#### EXERCISE PROMPT
Below are entries. Copy exactly the lines running from the line that holds "Garage Frouin" to the line that holds "ЭБС BOOK.RU", with both ends included.

Stored items from a collection
++++++++++++++++++++
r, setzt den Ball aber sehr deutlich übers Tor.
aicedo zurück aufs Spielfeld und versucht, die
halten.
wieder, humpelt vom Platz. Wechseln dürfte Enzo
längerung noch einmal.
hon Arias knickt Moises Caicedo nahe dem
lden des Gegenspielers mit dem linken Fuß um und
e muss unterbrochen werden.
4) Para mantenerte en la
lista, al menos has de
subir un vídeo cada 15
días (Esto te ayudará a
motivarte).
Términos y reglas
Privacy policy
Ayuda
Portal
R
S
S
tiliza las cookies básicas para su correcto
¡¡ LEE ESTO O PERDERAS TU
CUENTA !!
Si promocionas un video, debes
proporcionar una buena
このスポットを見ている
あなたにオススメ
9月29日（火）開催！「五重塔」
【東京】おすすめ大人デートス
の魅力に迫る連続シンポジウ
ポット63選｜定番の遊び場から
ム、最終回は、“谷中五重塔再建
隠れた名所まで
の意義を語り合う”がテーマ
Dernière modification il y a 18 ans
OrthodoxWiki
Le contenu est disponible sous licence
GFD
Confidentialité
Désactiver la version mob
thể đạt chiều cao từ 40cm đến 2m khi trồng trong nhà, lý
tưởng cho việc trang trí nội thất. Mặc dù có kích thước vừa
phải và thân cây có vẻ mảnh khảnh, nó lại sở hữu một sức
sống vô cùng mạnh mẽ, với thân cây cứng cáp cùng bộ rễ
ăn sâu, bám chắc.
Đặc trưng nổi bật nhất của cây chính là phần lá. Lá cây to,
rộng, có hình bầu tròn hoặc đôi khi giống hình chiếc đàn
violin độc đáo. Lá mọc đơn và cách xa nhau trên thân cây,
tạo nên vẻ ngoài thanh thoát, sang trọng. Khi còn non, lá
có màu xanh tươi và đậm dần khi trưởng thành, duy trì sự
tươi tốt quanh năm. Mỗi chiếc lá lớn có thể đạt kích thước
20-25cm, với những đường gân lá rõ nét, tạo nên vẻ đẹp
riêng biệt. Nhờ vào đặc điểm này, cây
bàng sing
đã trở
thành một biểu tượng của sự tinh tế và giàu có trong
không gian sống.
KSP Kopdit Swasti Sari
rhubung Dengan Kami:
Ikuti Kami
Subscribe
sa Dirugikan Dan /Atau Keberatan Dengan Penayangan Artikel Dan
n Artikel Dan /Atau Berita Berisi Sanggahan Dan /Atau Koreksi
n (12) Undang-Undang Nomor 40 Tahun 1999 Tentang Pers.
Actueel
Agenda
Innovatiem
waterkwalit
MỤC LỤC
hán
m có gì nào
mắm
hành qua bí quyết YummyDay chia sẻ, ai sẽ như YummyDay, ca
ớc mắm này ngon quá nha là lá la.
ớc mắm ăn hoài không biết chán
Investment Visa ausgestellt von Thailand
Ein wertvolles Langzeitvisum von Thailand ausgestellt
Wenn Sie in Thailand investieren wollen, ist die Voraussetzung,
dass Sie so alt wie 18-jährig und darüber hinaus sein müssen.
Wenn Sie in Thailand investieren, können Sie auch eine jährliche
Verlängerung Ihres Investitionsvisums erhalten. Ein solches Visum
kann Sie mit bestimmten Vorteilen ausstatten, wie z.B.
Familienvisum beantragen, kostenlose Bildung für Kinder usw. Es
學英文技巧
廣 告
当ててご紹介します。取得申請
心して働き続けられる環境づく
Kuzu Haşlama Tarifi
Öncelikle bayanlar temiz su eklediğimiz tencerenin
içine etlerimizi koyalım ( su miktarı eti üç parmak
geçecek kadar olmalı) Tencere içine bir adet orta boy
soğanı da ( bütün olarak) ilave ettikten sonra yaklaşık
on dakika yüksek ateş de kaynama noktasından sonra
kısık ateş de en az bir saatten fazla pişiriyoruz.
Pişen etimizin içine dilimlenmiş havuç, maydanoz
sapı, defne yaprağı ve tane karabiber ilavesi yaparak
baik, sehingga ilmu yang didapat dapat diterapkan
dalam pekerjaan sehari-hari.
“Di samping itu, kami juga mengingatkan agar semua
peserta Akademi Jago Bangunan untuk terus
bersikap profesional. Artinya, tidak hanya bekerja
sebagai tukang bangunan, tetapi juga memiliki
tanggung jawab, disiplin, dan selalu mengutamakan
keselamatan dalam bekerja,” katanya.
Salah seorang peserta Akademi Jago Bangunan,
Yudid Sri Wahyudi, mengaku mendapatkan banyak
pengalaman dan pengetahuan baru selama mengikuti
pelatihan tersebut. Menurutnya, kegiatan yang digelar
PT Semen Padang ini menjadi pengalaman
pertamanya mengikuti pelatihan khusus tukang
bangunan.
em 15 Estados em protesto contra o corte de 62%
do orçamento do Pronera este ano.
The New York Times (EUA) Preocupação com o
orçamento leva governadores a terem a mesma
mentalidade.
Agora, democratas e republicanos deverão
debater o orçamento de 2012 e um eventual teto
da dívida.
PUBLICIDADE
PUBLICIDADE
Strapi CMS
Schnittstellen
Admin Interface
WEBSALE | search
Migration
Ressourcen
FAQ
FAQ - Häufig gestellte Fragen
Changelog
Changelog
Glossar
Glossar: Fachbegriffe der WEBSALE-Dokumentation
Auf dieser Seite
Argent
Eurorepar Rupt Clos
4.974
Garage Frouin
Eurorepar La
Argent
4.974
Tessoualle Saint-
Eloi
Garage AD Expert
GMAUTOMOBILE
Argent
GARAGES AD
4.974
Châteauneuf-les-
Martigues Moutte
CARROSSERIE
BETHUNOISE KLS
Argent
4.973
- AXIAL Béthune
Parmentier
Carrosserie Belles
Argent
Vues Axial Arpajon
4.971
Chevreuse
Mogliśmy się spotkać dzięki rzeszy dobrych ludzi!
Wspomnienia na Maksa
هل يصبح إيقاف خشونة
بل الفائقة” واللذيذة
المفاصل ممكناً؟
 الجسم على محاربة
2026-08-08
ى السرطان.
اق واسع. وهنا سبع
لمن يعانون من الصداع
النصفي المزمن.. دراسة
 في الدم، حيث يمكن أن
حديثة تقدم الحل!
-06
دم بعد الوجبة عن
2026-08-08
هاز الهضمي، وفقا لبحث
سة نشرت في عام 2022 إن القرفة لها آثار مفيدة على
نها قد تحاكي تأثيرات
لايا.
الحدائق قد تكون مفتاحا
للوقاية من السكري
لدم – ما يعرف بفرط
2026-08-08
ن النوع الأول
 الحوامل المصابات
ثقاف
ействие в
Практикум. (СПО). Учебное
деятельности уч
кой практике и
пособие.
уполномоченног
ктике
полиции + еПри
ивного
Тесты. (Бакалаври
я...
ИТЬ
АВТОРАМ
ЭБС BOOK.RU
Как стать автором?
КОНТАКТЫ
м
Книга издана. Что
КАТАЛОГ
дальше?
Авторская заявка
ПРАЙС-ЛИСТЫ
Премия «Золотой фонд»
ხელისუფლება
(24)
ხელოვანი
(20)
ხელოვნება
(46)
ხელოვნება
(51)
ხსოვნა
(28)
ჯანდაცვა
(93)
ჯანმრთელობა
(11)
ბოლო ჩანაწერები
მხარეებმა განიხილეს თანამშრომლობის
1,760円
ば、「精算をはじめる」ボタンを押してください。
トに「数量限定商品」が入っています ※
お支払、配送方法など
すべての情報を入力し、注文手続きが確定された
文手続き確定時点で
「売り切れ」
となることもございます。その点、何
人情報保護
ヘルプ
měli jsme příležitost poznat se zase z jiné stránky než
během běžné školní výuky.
++++++++++++++++++++
#### SOLUTION TO THIS TASK
Garage Frouin
Eurorepar La
Argent
4.974
Tessoualle Saint-
Eloi
Garage AD Expert
GMAUTOMOBILE
Argent
GARAGES AD
4.974
Châteauneuf-les-
Martigues Moutte
CARROSSERIE
BETHUNOISE KLS
Argent
4.973
- AXIAL Béthune
Parmentier
Carrosserie Belles
Argent
Vues Axial Arpajon
4.971
Chevreuse
Mogliśmy się spotkać dzięki rzeszy dobrych ludzi!
Wspomnienia na Maksa
هل يصبح إيقاف خشونة
بل الفائقة” واللذيذة
المفاصل ممكناً؟
 الجسم على محاربة
2026-08-08
ى السرطان.
اق واسع. وهنا سبع
لمن يعانون من الصداع
النصفي المزمن.. دراسة
 في الدم، حيث يمكن أن
حديثة تقدم الحل!
-06
دم بعد الوجبة عن
2026-08-08
هاز الهضمي، وفقا لبحث
سة نشرت في عام 2022 إن القرفة لها آثار مفيدة على
نها قد تحاكي تأثيرات
لايا.
الحدائق قد تكون مفتاحا
للوقاية من السكري
لدم – ما يعرف بفرط
2026-08-08
ن النوع الأول
 الحوامل المصابات
ثقاف
ействие в
Практикум. (СПО). Учебное
деятельности уч
кой практике и
пособие.
уполномоченног
ктике
полиции + еПри
ивного
Тесты. (Бакалаври
я...
ИТЬ
АВТОРАМ
ЭБС BOOK.RU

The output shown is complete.